#### Objective:
Print every line of the records below without changing a single character.

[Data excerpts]
===

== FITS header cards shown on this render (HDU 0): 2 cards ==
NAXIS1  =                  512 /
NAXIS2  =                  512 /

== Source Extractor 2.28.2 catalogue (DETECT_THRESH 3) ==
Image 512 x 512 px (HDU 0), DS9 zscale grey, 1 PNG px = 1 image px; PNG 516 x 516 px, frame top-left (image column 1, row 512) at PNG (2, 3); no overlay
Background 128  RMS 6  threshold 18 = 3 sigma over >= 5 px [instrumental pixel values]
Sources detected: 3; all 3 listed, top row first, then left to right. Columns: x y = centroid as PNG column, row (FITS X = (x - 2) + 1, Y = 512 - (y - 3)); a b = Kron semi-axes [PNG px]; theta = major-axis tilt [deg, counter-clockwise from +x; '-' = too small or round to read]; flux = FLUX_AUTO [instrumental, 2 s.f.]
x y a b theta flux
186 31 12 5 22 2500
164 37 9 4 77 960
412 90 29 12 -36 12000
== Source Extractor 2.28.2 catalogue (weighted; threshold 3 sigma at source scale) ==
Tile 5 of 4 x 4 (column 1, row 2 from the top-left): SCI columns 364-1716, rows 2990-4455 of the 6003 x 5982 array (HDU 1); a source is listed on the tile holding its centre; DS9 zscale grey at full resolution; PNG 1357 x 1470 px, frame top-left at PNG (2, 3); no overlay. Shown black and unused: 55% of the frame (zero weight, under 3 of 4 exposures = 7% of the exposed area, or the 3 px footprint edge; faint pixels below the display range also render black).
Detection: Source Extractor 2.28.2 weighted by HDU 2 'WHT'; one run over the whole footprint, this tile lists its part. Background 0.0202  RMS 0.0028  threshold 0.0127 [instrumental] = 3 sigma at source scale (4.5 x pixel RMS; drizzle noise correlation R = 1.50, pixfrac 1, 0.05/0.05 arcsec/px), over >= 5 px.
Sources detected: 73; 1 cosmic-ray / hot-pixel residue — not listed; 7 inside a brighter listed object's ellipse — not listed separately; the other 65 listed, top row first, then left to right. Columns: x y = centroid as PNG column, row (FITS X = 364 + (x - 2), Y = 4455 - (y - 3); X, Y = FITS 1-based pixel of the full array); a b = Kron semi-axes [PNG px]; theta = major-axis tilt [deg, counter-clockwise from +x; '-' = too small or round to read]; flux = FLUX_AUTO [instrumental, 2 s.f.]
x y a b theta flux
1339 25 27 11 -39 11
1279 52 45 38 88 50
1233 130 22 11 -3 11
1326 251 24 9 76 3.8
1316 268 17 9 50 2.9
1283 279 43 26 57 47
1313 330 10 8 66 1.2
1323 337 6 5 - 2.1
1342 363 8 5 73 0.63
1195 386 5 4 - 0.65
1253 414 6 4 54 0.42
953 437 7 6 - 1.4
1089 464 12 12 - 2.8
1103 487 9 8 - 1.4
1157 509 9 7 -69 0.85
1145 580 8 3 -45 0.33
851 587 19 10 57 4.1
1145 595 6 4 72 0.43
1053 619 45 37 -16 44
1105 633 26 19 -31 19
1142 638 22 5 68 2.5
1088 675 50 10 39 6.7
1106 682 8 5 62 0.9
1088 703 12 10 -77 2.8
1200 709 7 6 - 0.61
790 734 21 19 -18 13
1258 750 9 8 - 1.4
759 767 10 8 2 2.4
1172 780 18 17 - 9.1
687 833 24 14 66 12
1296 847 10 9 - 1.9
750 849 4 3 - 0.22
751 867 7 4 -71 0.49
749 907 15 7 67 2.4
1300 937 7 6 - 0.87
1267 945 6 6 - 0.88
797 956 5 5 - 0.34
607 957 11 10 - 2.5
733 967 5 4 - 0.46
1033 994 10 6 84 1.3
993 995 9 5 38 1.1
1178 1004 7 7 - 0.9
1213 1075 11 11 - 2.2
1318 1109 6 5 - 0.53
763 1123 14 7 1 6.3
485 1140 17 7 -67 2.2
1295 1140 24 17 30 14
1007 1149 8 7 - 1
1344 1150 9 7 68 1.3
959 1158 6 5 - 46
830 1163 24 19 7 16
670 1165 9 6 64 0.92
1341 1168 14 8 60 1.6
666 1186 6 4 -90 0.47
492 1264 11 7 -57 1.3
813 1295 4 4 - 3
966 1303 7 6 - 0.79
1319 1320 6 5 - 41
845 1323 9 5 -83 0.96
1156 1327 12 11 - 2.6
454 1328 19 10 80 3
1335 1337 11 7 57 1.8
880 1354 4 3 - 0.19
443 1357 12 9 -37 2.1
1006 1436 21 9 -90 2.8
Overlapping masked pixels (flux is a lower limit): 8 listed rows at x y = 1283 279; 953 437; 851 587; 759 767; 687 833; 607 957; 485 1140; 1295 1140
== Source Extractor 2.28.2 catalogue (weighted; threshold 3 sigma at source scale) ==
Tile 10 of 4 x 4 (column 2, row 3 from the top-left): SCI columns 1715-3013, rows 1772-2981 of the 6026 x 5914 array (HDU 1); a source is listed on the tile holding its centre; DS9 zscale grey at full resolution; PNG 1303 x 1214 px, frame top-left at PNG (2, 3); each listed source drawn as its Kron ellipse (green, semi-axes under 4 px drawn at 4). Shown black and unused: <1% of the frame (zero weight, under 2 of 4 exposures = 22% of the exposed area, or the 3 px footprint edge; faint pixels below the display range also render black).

===

#### Task response:
== FITS header cards shown on this render (HDU 0): 2 cards ==
NAXIS1  =                  512 /
NAXIS2  =                  512 /

== Source Extractor 2.28.2 catalogue (DETECT_THRESH 3) ==
Image 512 x 512 px (HDU 0), DS9 zscale grey, 1 PNG px = 1 image px; PNG 516 x 516 px, frame top-left (image column 1, row 512) at PNG (2, 3); no overlay
Background 128  RMS 6  threshold 18 = 3 sigma over >= 5 px [instrumental pixel values]
Sources detected: 3; all 3 listed, top row first, then left to right. Columns: x y = centroid as PNG column, row (FITS X = (x - 2) + 1, Y = 512 - (y - 3)); a b = Kron semi-axes [PNG px]; theta = major-axis tilt [deg, counter-clockwise from +x; '-' = too small or round to read]; flux = FLUX_AUTO [instrumental, 2 s.f.]
x y a b theta flux
186 31 12 5 22 2500
164 37 9 4 77 960
412 90 29 12 -36 12000
== Source Extractor 2.28.2 catalogue (weighted; threshold 3 sigma at source scale) ==
Tile 5 of 4 x 4 (column 1, row 2 from the top-left): SCI columns 364-1716, rows 2990-4455 of the 6003 x 5982 array (HDU 1); a source is listed on the tile holding its centre; DS9 zscale grey at full resolution; PNG 1357 x 1470 px, frame top-left at PNG (2, 3); no overlay. Shown black and unused: 55% of the frame (zero weight, under 3 of 4 exposures = 7% of the exposed area, or the 3 px footprint edge; faint pixels below the display range also render black).
Detection: Source Extractor 2.28.2 weighted by HDU 2 'WHT'; one run over the whole footprint, this tile lists its part. Background 0.0202  RMS 0.0028  threshold 0.0127 [instrumental] = 3 sigma at source scale (4.5 x pixel RMS; drizzle noise correlation R = 1.50, pixfrac 1, 0.05/0.05 arcsec/px), over >= 5 px.
Sources detected: 73; 1 cosmic-ray / hot-pixel residue — not listed; 7 inside a brighter listed object's ellipse — not listed separately; the other 65 listed, top row first, then left to right. Columns: x y = centroid as PNG column, row (FITS X = 364 + (x - 2), Y = 4455 - (y - 3); X, Y = FITS 1-based pixel of the full array); a b = Kron semi-axes [PNG px]; theta = major-axis tilt [deg, counter-clockwise from +x; '-' = too small or round to read]; flux = FLUX_AUTO [instrumental, 2 s.f.]
x y a b theta flux
1339 25 27 11 -39 11
1279 52 45 38 88 50
1233 130 22 11 -3 11
1326 251 24 9 76 3.8
1316 268 17 9 50 2.9
1283 279 43 26 57 47
1313 330 10 8 66 1.2
1323 337 6 5 - 2.1
1342 363 8 5 73 0.63
1195 386 5 4 - 0.65
1253 414 6 4 54 0.42
953 437 7 6 - 1.4
1089 464 12 12 - 2.8
1103 487 9 8 - 1.4
1157 509 9 7 -69 0.85
1145 580 8 3 -45 0.33
851 587 19 10 57 4.1
1145 595 6 4 72 0.43
1053 619 45 37 -16 44
1105 633 26 19 -31 19
1142 638 22 5 68 2.5
1088 675 50 10 39 6.7
1106 682 8 5 62 0.9
1088 703 12 10 -77 2.8
1200 709 7 6 - 0.61
790 734 21 19 -18 13
1258 750 9 8 - 1.4
759 767 10 8 2 2.4
1172 780 18 17 - 9.1
687 833 24 14 66 12
1296 847 10 9 - 1.9
750 849 4 3 - 0.22
751 867 7 4 -71 0.49
749 907 15 7 67 2.4
1300 937 7 6 - 0.87
1267 945 6 6 - 0.88
797 956 5 5 - 0.34
607 957 11 10 - 2.5
733 967 5 4 - 0.46
1033 994 10 6 84 1.3
993 995 9 5 38 1.1
1178 1004 7 7 - 0.9
1213 1075 11 11 - 2.2
1318 1109 6 5 - 0.53
763 1123 14 7 1 6.3
485 1140 17 7 -67 2.2
1295 1140 24 17 30 14
1007 1149 8 7 - 1
1344 1150 9 7 68 1.3
959 1158 6 5 - 46
830 1163 24 19 7 16
670 1165 9 6 64 0.92
1341 1168 14 8 60 1.6
666 1186 6 4 -90 0.47
492 1264 11 7 -57 1.3
813 1295 4 4 - 3
966 1303 7 6 - 0.79
1319 1320 6 5 - 41
845 1323 9 5 -83 0.96
1156 1327 12 11 - 2.6
454 1328 19 10 80 3
1335 1337 11 7 57 1.8
880 1354 4 3 - 0.19
443 1357 12 9 -37 2.1
1006 1436 21 9 -90 2.8
Overlapping masked pixels (flux is a lower limit): 8 listed rows at x y = 1283 279; 953 437; 851 587; 759 767; 687 833; 607 957; 485 1140; 1295 1140
== Source Extractor 2.28.2 catalogue (weighted; threshold 3 sigma at source scale) ==
Tile 10 of 4 x 4 (column 2, row 3 from the top-left): SCI columns 1715-3013, rows 1772-2981 of the 6026 x 5914 array (HDU 1); a source is listed on the tile holding its centre; DS9 zscale grey at full resolution; PNG 1303 x 1214 px, frame top-left at PNG (2, 3); each listed source drawn as its Kron ellipse (green, semi-axes under 4 px drawn at 4). Shown black and unused: <1% of the frame (zero weight, under 2 of 4 exposures = 22% of the exposed area, or the 3 px footprint edge; faint pixels below the display range also render black).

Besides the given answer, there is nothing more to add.